You add the timeline:

→ smara.store({
    content: "Go-live date is Q3 2026. Deployment freeze starts June 15, 2026.",
    category: "domain",
    tags: ["timeline", "go-live", "deployment-freeze"],
    confidence: 0.9,
    source: { tool: "cursor", context: "UserPrompt:explicit" }
  })

Next morning — quick check in Gemini CLI

You: "What's the deployment situation for this project?"

Gemini calls:

→ smara.recall({ query: "deployment timeline architecture", limit: 10 })

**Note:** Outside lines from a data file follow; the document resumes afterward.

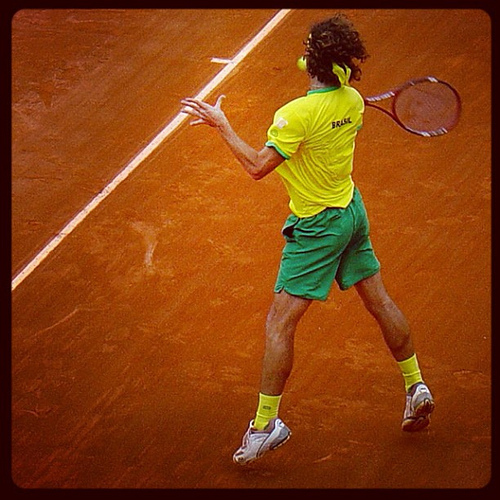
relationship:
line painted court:
[148, 123, 163, 159] [22, 283, 221, 491]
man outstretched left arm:
[182, 17, 440, 466] [179, 93, 303, 180]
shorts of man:
[270, 187, 382, 303] [182, 17, 440, 466]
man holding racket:
[182, 17, 440, 466] [362, 75, 463, 139]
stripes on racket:
[416, 127, 448, 137] [362, 75, 463, 139]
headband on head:
[330, 57, 360, 87] [301, 13, 368, 90]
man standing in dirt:
[176, 12, 441, 473] [27, 150, 230, 480]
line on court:
[16, 168, 140, 288] [0, 0, 495, 499]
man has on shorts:
[182, 17, 440, 466] [265, 191, 395, 301]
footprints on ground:
[55, 155, 465, 411] [57, 107, 230, 408]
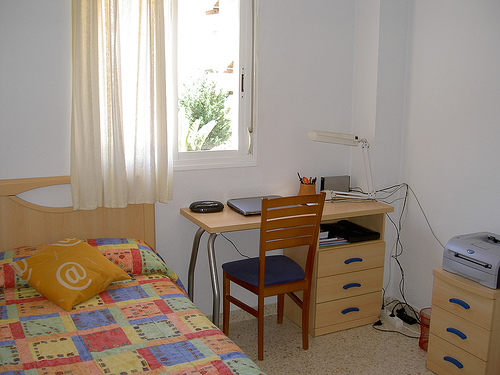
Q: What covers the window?
A: The curtain.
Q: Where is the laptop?
A: On the desk.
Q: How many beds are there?
A: One.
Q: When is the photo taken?
A: Daytime.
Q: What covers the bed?
A: A bedspread.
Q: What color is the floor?
A: Tan.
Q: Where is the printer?
A: On the drawers.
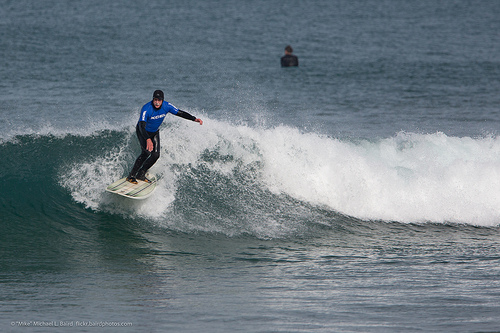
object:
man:
[125, 89, 201, 184]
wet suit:
[123, 101, 194, 179]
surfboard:
[104, 174, 162, 200]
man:
[277, 43, 300, 68]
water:
[1, 0, 497, 333]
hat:
[153, 89, 164, 98]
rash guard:
[138, 100, 177, 132]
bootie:
[125, 175, 137, 185]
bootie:
[137, 174, 151, 182]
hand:
[144, 139, 156, 153]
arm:
[165, 102, 205, 125]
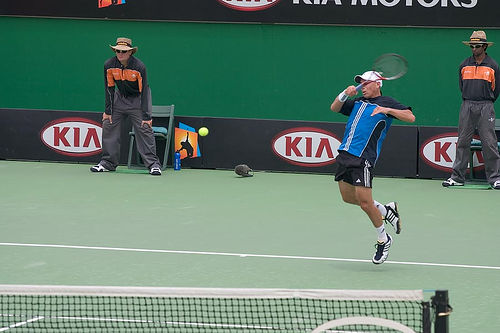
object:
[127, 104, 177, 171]
chair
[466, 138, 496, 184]
chair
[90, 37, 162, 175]
elephant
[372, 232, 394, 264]
tennis shoes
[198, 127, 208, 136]
ball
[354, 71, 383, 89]
cap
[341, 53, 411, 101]
player racquet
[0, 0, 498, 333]
court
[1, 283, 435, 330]
net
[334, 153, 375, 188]
shorts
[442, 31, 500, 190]
man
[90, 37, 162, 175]
man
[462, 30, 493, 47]
hat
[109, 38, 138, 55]
hat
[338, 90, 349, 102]
wrist band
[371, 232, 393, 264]
feet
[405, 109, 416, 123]
elbow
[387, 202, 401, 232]
foot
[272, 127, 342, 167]
logo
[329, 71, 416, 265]
athlete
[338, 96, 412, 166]
shirt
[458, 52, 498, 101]
shirt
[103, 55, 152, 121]
shirt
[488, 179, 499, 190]
foot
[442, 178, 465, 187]
foot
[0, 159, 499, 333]
ground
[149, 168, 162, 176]
foot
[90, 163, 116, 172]
foot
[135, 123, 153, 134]
knee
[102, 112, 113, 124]
hand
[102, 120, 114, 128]
knee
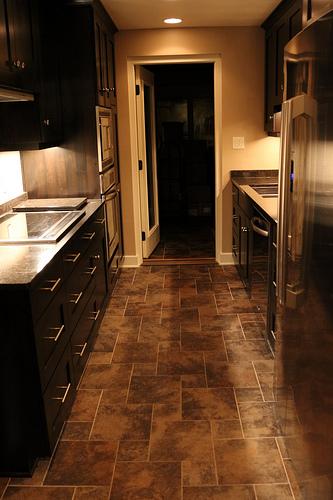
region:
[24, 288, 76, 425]
row of drawers in kitchen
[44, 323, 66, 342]
handle to a drawer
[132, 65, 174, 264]
door that is ajar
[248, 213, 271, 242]
handle to an appliance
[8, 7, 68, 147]
cabinet above the counter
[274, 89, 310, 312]
handle to the refrigerator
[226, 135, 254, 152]
power square on the wall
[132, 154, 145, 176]
middle hinge on the door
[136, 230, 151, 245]
lower hinge on the door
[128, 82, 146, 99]
upper hinge on the door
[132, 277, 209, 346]
the floor is tile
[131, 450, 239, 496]
the floor is brown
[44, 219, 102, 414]
the cabinets have handles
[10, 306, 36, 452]
the cabinets are black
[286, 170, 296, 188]
the light is blue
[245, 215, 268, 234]
the dishwasher has a handle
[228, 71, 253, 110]
the wall is beige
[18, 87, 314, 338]
the kitchen is nice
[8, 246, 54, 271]
the counter top is marble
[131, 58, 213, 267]
the door is open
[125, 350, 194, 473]
Brown tiles on floor.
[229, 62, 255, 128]
Walls are painted tan.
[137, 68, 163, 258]
The open door in the kitchen.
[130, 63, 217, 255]
The doorway in the kitchen area.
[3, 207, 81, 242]
The flat stove range.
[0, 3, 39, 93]
The cabinets above the stove.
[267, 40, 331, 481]
The chrome colored fridge.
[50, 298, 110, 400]
The handles on the bottom row of the cabinets below the stove.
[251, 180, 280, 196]
The sink on the right side.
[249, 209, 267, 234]
The handle on the dishwasher.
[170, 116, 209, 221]
The stack of boxes in the next room through the doorway.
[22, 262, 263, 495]
The brown and tan tiles on the floor.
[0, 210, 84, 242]
the ceramic stove top in the kitchen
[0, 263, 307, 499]
the tiles on the kitchen floor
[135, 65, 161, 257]
the door in the kitchen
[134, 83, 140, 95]
the hinge on the door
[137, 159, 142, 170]
the hinge on the door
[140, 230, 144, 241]
the hinge on the door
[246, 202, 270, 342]
the dishwasher under the counter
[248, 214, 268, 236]
the handle on the dishwasher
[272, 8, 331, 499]
the refrigerator in the kitchen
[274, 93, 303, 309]
the handles on the refrigerator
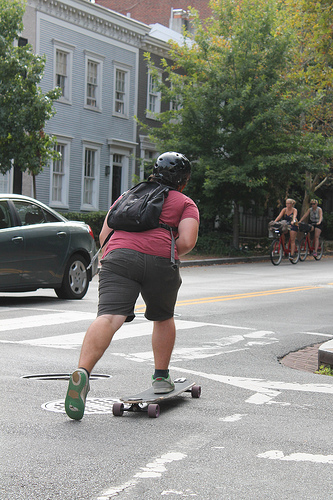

Ranked results — hybrid search (semantic × keyword × recency):

{
  "results": [
    { "content": "Go-live Q3 2026. Freeze June 15.", "score": 0.94, "matchType": "hybrid", "source": { "tool": "cursor" } },
    { "content": "Microservices on EKS, Kong gateway, Aurora PG 15.", "score": 0.87, "matchType": "hybrid", "source": { "tool": "claude-code" } },
    { "content": "Kong v3.1: use konghq.com/strip-path annotation.", "score": 0.71, "matchType": "semantic", "source": { "tool": "claude-code" } }
  ],
  "searchStrategy": "hybrid:rrf"
}

The timeline was stored in Cursor, the architecture and fix in Claude Code — Gemini assembled all of it from one recall call.


What makes this different

  • Cross-tool continuity — memories stored in Claude are recalled in Cursor and surfaced in Gemini. No copy-paste, no re-explaining.
  • Full provenance — every entry records which tool created it, when, and why.
  • Memory links — related entries connect to each other; linked context surfaces together.
  • Smart decay — episodic memories decay at 0.15/day, domain knowledge at 0.05. Identity preferences never decay.
  • Confidence ranking — explicit stores score 0.9; higher confidence surfaces first in search.
  • You own everythingsmara.export({ format: "json" }) gives you a full dump. Local SQLite, no cloud, no vendor lock-in.

Architecture

See ARCHITECTURE.md for the full architecture documentation including the provider abstraction layer, interface specifications, and implementation guide.

Configuration

Create ~/.smara/config.toml:

[server]
transport = "stdio"        # "stdio" for Claude Desktop, "http" for daemon, "sse" for Docker

[database]
provider = "sqlite"        # Pluggable: "sqlite", "redis", "postgres"...
path = "~/.smara/memory.db"

[vector]
provider = "sqlite-vec"    # Pluggable: "sqlite-vec", "pinecone", "qdrant"...
dimensions = 384

[embeddings]
provider = "local"         # Pluggable: "local", "openai", "cohere"...
model = "Xenova/all-MiniLM-L6-v2"

[search]
provider = "hybrid"
fts_weight = 0.4
vector_weight = 0.6

All settings can also be set via environment variables (see docker/.env.example).

License

Dual-licensed under MIT or Apache 2.0, at your option.